Multi-Camera Visual-Inertial Simultaneous Localization and Mapping for Autonomous Valet Parking

TL;DR

The paper tackles robust multi-camera VI-SLAM for autonomous valet parking in GPS-denied environments. It extends Kimera to fuse multiple monocular cameras with IMU and wheel odometry, introduces monocular loop-closure alternatives including scale-less pose and rotation-only variants, and builds a dense free-space map from a ground-plane detected by a CNN and a homography-based 3D projection feeding Kimera-Semantics. Across photo-realistic simulations and Ford datasets, the system achieves a trajectory error of less than $1\%$ of the trajectory length over more than $8\,\text{km}$. This approach delivers robust, globally consistent localization and mapping for autonomous parking without relying on LiDAR, enabling safe navigation in complex garages.

Abstract

Localization and mapping are key capabilities for self-driving vehicles.
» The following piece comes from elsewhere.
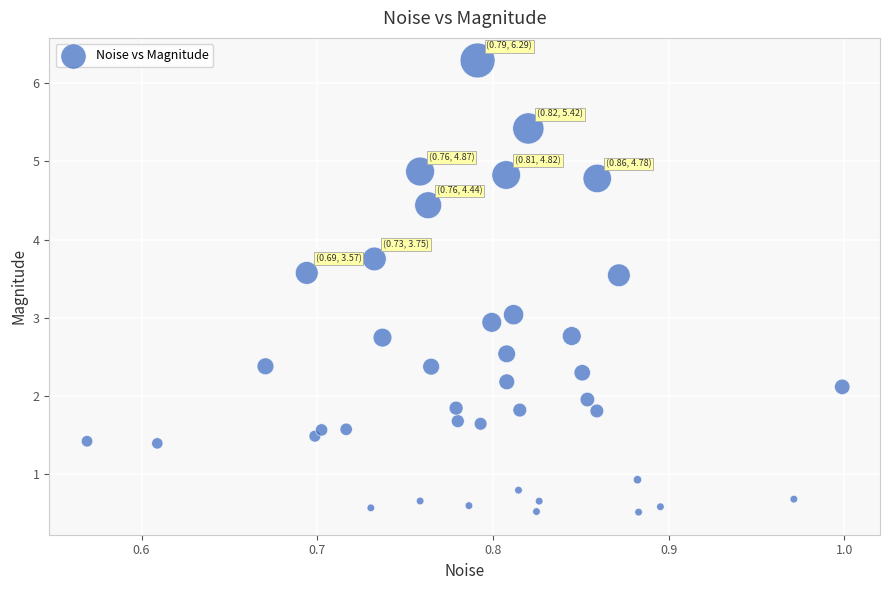

What is the range of X values (max minus min)?

0.4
In this paper, we build on Kimera and extend it to use multiple cameras as well as external (eg wheel) odometry sensors, to obtain accurate and robust odometry estimates in real-world problems. Additionally, we propose an effective scheme for closing loops that circumvents the drawbacks of common alternatives based on the Perspective-n-Point method and also works with a single monocular camera. Finally, we develop a method for dense 3D mapping of the free space that combines a segmentation network for free-space detection with a homography-based dense mapping technique. We test our system on photo-realistic simulations and on several real datasets collected on a car prototype developed by the Ford Motor Company, spanning both indoor and outdoor parking scenarios. Our multi-camera system is shown to outperform state-of-the art open-source visual-inertial-SLAM pipelines (Vins-Fusion, ORB-SLAM3), and exhibits an average trajectory error under 1% of the trajectory length across more than 8km of distance traveled (combined across all datasets). A video showcasing the system is available at: youtu.be/H8CpzDpXOI8.

Figures (4)

• Figure 1: (a) Illustration of the Ford test bed and sensor setup. (b) Four sample images from an outdoor dataset; the top two are from the front and right cameras onboard the car and the bottom two are the output of the semantic segmentation network that identifies free-space road for the mapping module. (c) Sample of outdoor trajectories collected on the car in Detroit, Michigan, USA. The pictured trajectories are on average 450 in length.
• Figure 2: Overview of the proposed system architecture. Inputs are RGB monocular images from all four sides of the car, as well as a single IMU. Our modified Kimera-VIO processes all camera inputs in parallel and generates a robust state estimate, which is fed to the Robust Pose Graph Optimization (RPGO) module for loop closure detection and correction. Simultaneously, a semantic segmentation network identifies the ground plane in the image, which is used by the modified Kimera-Semantics module to generate a 3D reconstruction of the free space. For a more in-depth description of Kimera's modules, refer to Rosinol21ijrr-Kimera.
• Figure 3: Histograms of the proposed loop-closure detection methods. Each bin is error on rotation and translation, and contains the sum total of all loop-closure candidates across all datasets that scored within that bin.
• Figure 4: 3D reconstructions produced by the proposed free-space mapping approach on several Ford datasets. All four cameras were used for reconstruction, and Kimera's visual-inertial odometry was performed with all four cameras and external odometry. A colormap of the estimated trajectory is plotted over each reconstruction, with cooler colors representing lower ATE RMSE.